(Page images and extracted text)
======

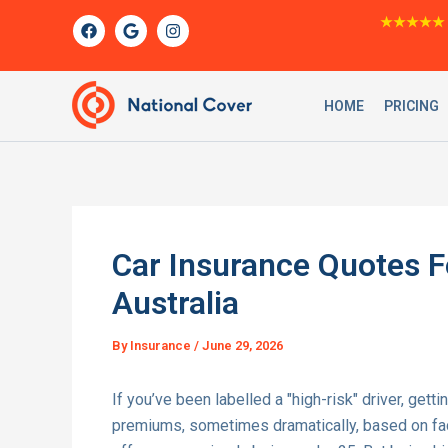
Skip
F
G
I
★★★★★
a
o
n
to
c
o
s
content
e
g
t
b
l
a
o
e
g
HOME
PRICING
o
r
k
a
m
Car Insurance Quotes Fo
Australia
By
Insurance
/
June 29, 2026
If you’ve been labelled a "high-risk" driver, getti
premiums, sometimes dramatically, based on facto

======

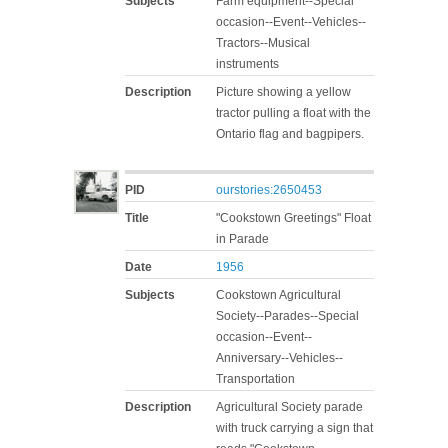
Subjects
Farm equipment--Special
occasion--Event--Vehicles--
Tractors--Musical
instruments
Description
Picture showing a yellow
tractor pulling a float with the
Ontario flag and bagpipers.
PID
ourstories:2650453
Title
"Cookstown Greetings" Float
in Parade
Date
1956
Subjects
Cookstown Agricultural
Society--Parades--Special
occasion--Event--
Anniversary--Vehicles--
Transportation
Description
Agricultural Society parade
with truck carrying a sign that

======

**INSTRUCTIONS FOR THE TASK:** Locate and copy each line in the data above that includes the word "Agricultural".

**EXPECTED OUTPUT:**
Cookstown Agricultural
Agricultural Society parade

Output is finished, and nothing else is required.